Hydrogen is an abundant, environmentally friendly fuel with the potential to reduce our dependence on foreign oil, improve the environment, and boost our economy.  In reactive gases, the process of transition from slow burning to detonation is called "deflagration-to-detonation" transition (DDT). Predicting DDT in various combustion settings is an outstanding combustion theory problem. High-speed turbulent deflagration, DDT, and resulting blast and detonation waves, present a significant hazard in environments related to fuel production, processing and delivery, power generation, and various types of transportation. The widespread commercial use of hydrogen, whether in fuel cells, internal combustion engines, or other devices, requires the development of new safety standards for gas handling, storage, and transport.

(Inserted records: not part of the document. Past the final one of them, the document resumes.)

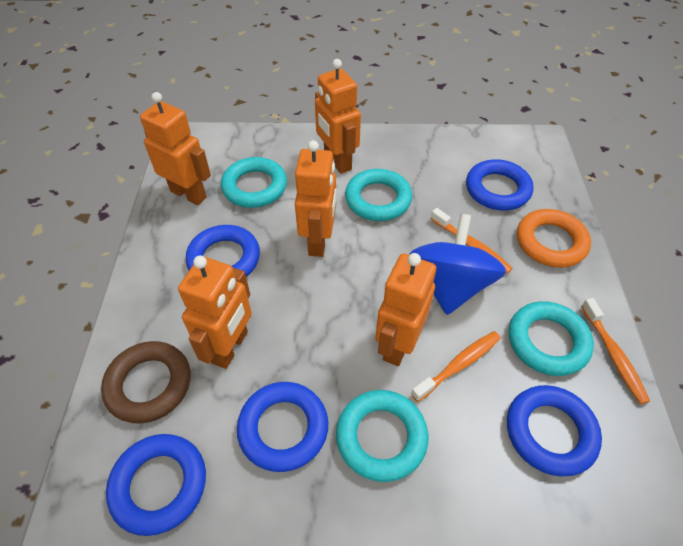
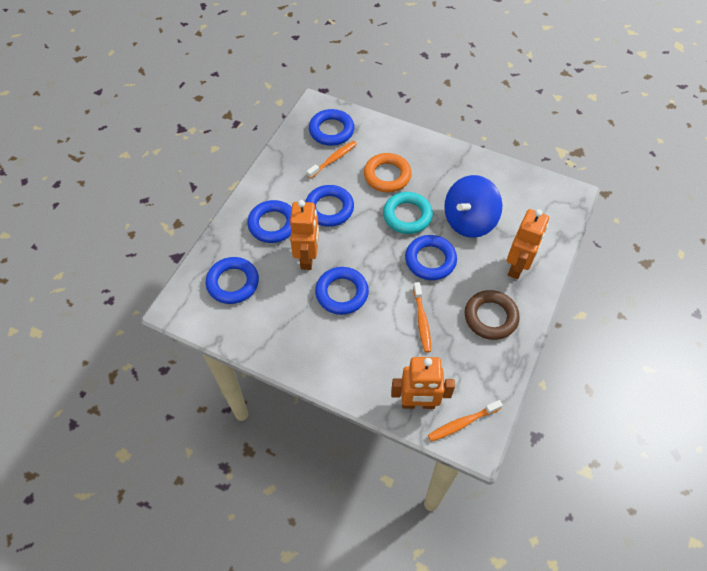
blue ring: [106,434,206,536] [186,225,260,277] [237,382,328,472] [466,159,533,211] [507,385,602,476] = 5 -> [206,257,259,304] [247,200,292,243] [305,185,354,227] [309,109,354,146] [315,267,369,315] [405,235,457,280] = 6
orange robot: [140,92,211,205] [178,256,252,369] [295,140,336,257] [315,59,361,174] [375,253,436,366] = 5 -> [290,200,319,270] [391,357,455,409] [507,209,549,279] = 3
turquoise ring: [221,157,287,208] [336,390,428,482] [345,169,412,221] [509,301,594,376] = 4 -> [383,192,433,234] = 1

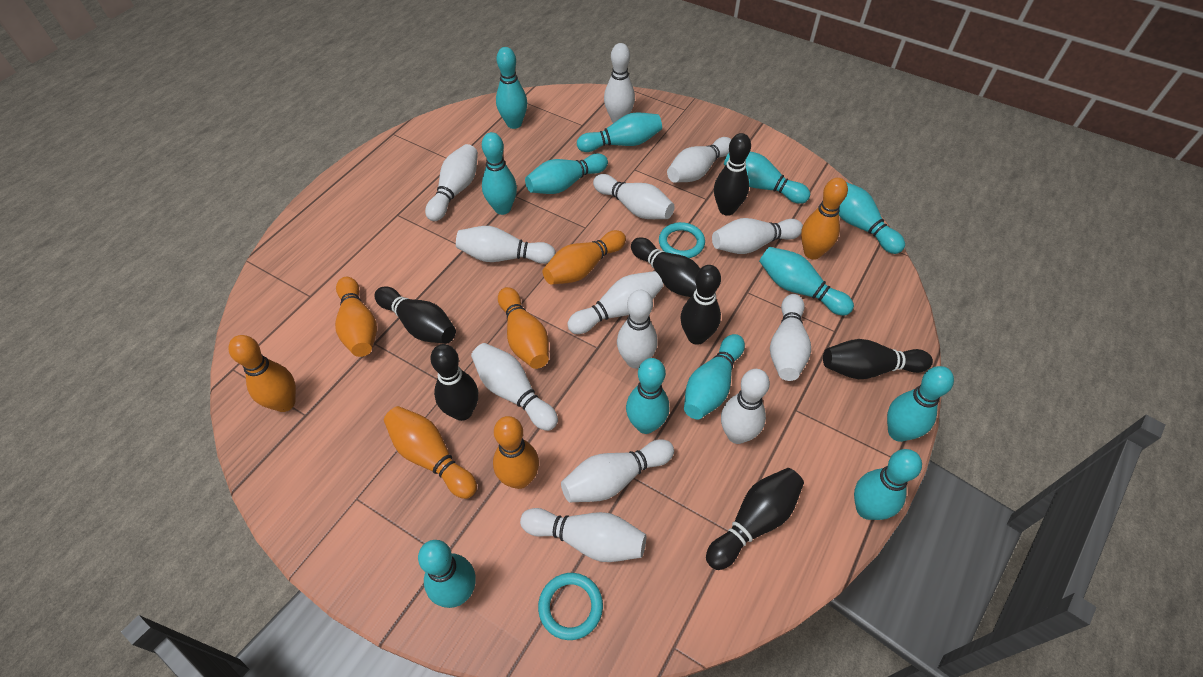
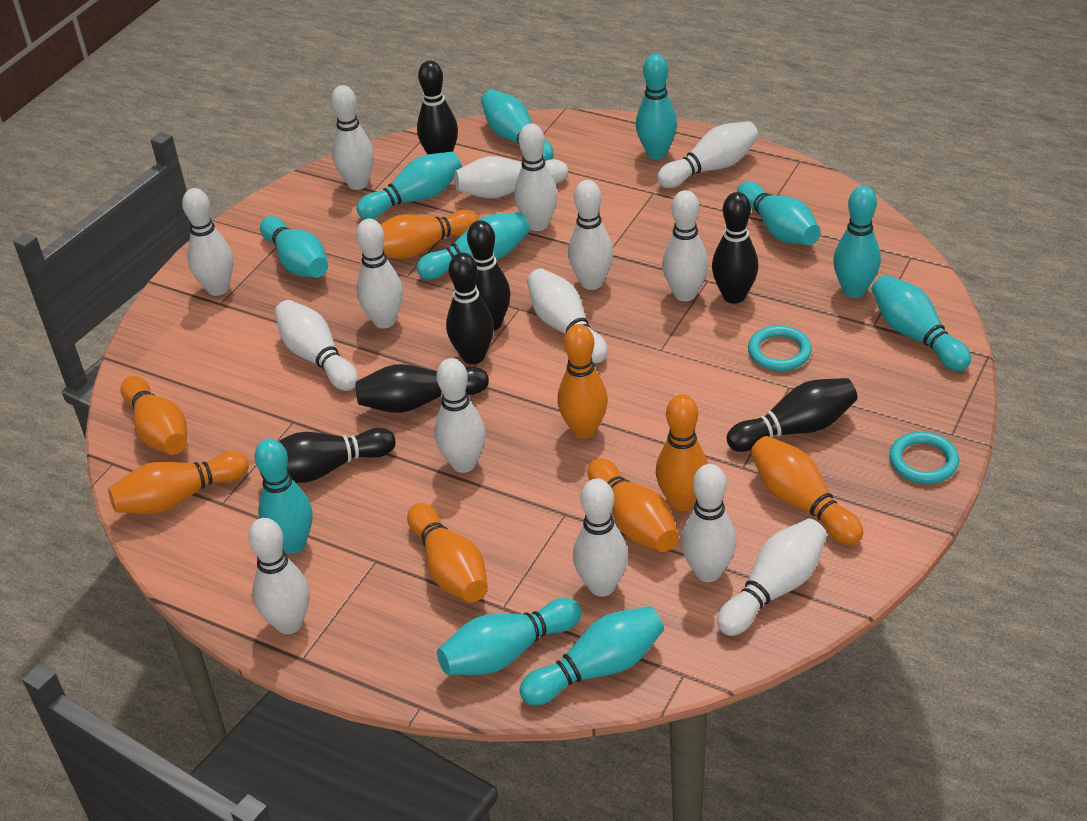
orange bowling pin: [228,335,296,412] [335,277,377,357] [384,406,477,499] [493,416,539,489] [498,287,549,369] [542,230,626,285] [801,178,848,260] = 7 -> [108,452,249,514] [120,376,187,455] [381,210,479,259] [407,503,488,602] [557,324,608,439] [587,458,679,552] [656,394,708,511] [751,436,863,545] = 8
turquoise bowling pin: [418,540,476,608] [482,132,517,215] [496,47,527,129] [525,153,608,194] [577,112,662,152] [626,358,669,434] [684,334,745,419] [724,152,810,204] [759,247,854,316] [839,182,905,254] [854,449,922,520] [887,366,954,442] = 12 -> [254,438,313,554] [260,216,328,278] [356,152,462,219] [416,212,530,280] [437,598,582,675] [481,90,554,161] [519,606,664,705] [636,54,677,159] [737,182,821,245] [833,186,881,298] [871,275,971,371] = 11
white bowling pin: [425,144,478,221] [456,226,556,264] [471,343,558,431] [520,508,646,562] [561,439,674,503] [567,271,663,334] [593,174,675,219] [604,43,635,123] [617,290,658,369] [667,137,732,183] [712,218,803,254] [721,369,770,444] [770,294,811,381] = 13 -> [182,188,233,296] [248,518,309,634] [275,300,359,391] [331,85,374,190] [356,219,403,328] [434,358,486,473] [454,156,568,199] [514,124,558,231] [527,268,608,363] [568,180,613,290] [573,479,628,597] [657,121,759,188] [662,190,709,301] [681,464,737,582] [717,518,827,636] = 15

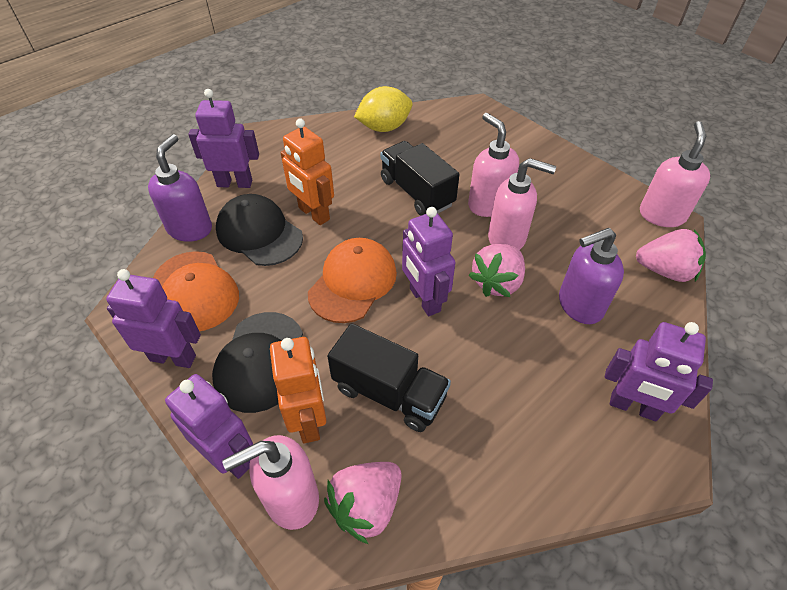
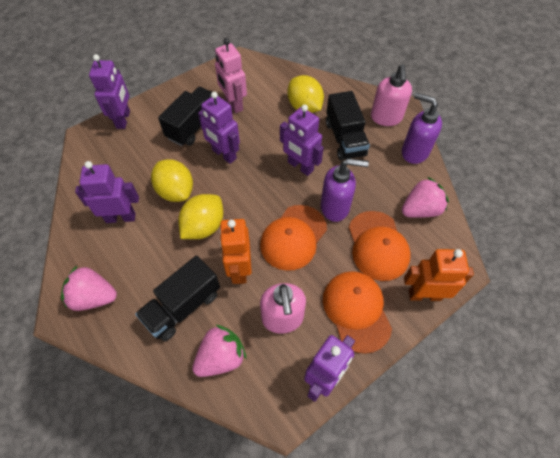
black cap: [212,312,303,413] [216,194,303,266] = 2 -> none = 0
black truck: [327,323,451,432] [380,141,459,216] = 2 -> [135,256,220,341] [158,87,212,146] [326,91,370,161] = 3
orange cap: [153,251,239,331] [308,238,397,323] = 2 -> [260,205,327,271] [323,271,392,354] [349,211,411,281] = 3
pink robot: none = 0 -> [215,38,247,113] = 1
pink soap dispenser: [222,435,319,530] [468,113,519,217] [488,158,556,250] [640,121,710,227] = 4 -> [260,283,306,334] [371,64,412,126] = 2
yellow lemon: [354,86,412,132] = 1 -> [151,159,193,202] [178,194,223,239] [287,75,324,113] = 3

Previous research validated physics improvements of parallel performance and analysis results. It also used resources to drastically rework and improve the adaptive mesh refinement and load balance parts of the code, and successfully create a simulation of a weak ignition.

This project will provide direct numerical simulations aimed at understanding and predicting high-speed combustion and deflagration-to-detonation transition (DDT) in hydrogen-oxygen gaseous mixtures. DDT and the resulting detonation waves in hydrogen may have notably catastrophic consequences in a variety of industrial and energy producing settings including the production, transportation, and use of hydrogen fuel as well as the safety of nuclear reactors. Therefore, three-dimensional simulations of flame acceleration and DDT are planned. This research will also help in developing a step-by-step understanding of the fundamental physical processes of DDT.